STT Fast, Lean, and Ubiquitous
- Consistent low latency
- TensorFlow Lite, smaller models, faster start-up times
- Confidence value and timing metadata in the API
- Windows/.NET support
- Centralized documentation
- Improvements for training models
- Try out Coqui STT v0.6
The Machine Learning team continues work on Coqui STT, an automatic speech recognition (ASR) engine which aims to make speech recognition technology and trained models openly available to developers. Coqui STT is a deep learning-based ASR engine with a simple API. We also provide pre-trained English models.

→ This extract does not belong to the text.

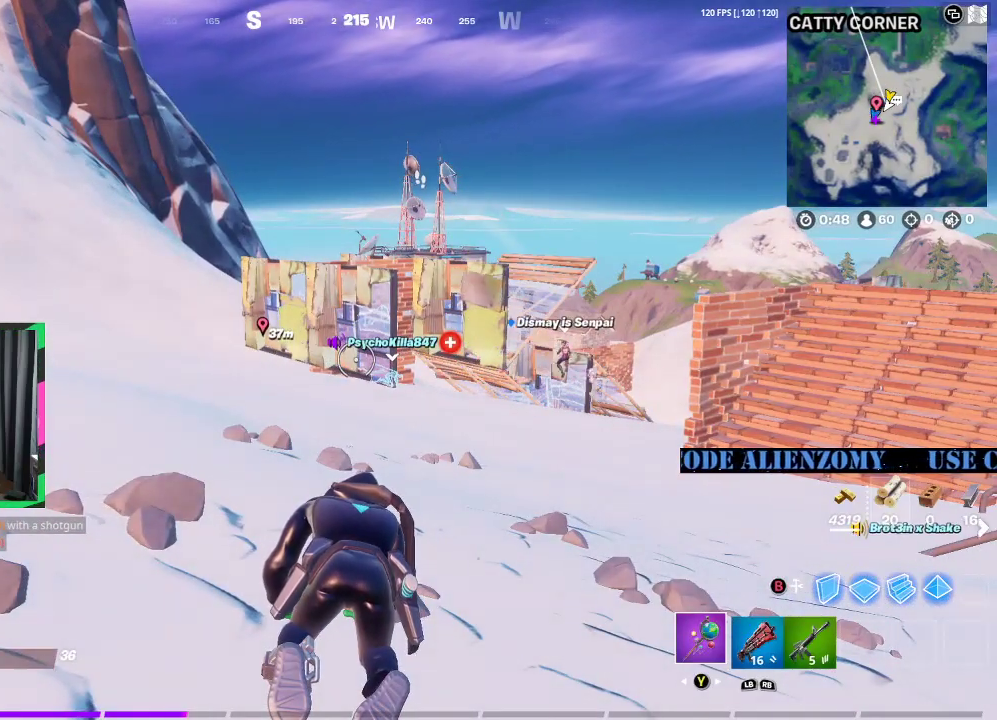
{"buttons": [], "left_stick": "center", "right_stick": "center", "events": []}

Our latest release, version v0.6, offers the highest quality, most feature-packed model so far. In this overview, we’ll show how Coqui STT can transform your applications by enabling client-side, low-latency, and privacy-preserving speech recognition capabilities.
Consistent low latency
Coqui STT v0.6 includes a host of performance optimizations, designed to make it easier for application developers to use the engine without having to fine tune their systems. Our new streaming decoder offers the largest improvement, which means Coqui STT now offers consistent low latency and memory utilization, regardless of the length of the audio being transcribed. Application developers can obtain partial transcripts without worrying about big latency spikes.
Coqui STT is composed of two main subsystems: an acoustic model and a decoder. The acoustic model is a deep neural network that receives audio features as inputs, and outputs character probabilities. The decoder uses a beam search algorithm to transform the character probabilities into textual transcripts that are then returned by the system.

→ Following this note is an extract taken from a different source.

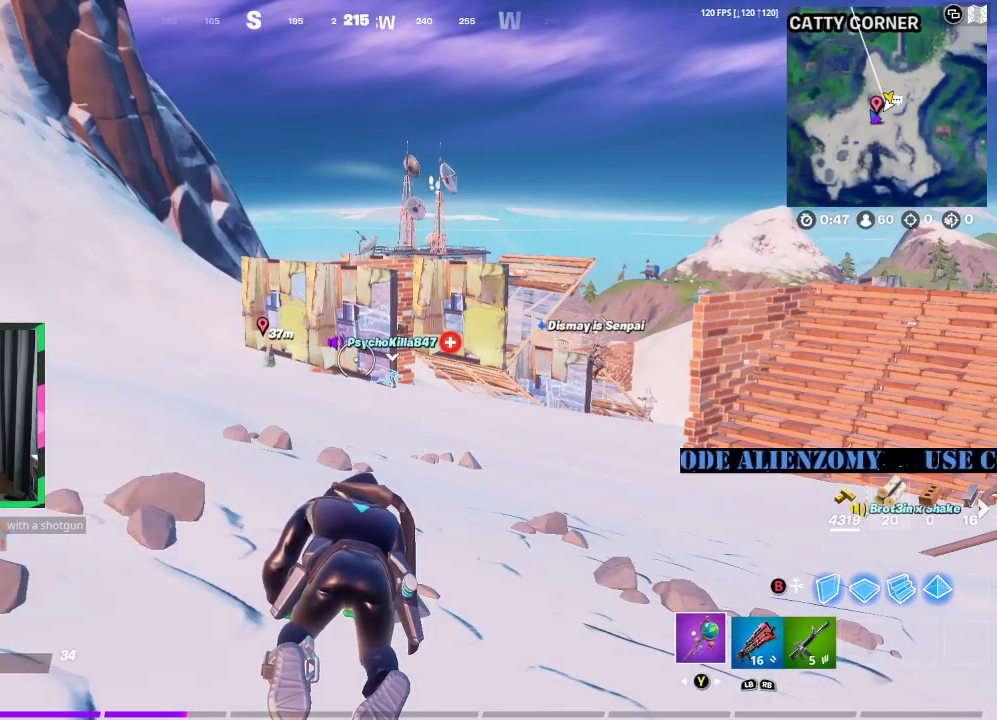
{"buttons": [], "left_stick": "center", "right_stick": "center", "events": []}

In a previous blog post, I discussed how we made the acoustic model streamable. With both systems now capable of streaming, there’s no longer any need for carefully tuned silence detection algorithms in applications. dabinat, a long-term volunteer contributor to the Coqui STT code base, contributed this feature. Thanks!
In the following diagram, you can see the same audio file being processed in real time by Coqui STT, before and after the decoder optimizations. The program requests an intermediate transcription roughly every second while the audio is being transcribed. The dotted black line marks when the program has received the final transcription. Then, the distance from the end of the audio signal to the dotted line represents how long a user must wait after they’ve stopped speaking until the final transcript is computed and the application is able to respond.
In this case, the latest version of Coqui STT provides the transcription 260ms after the end of the audio, which is 73% faster than before the streaming decoder was implemented. This difference would be even larger for a longer recording. The intermediate transcript requests at seconds 2 and 3 of the audio file are also returned in a fraction of the time.
Maintaining low latency is crucial for keeping users engaged and satisfied with your application. Coqui STT enables low-latency speech recognition services regardless of network conditions, as it can run offline, on users’ devices.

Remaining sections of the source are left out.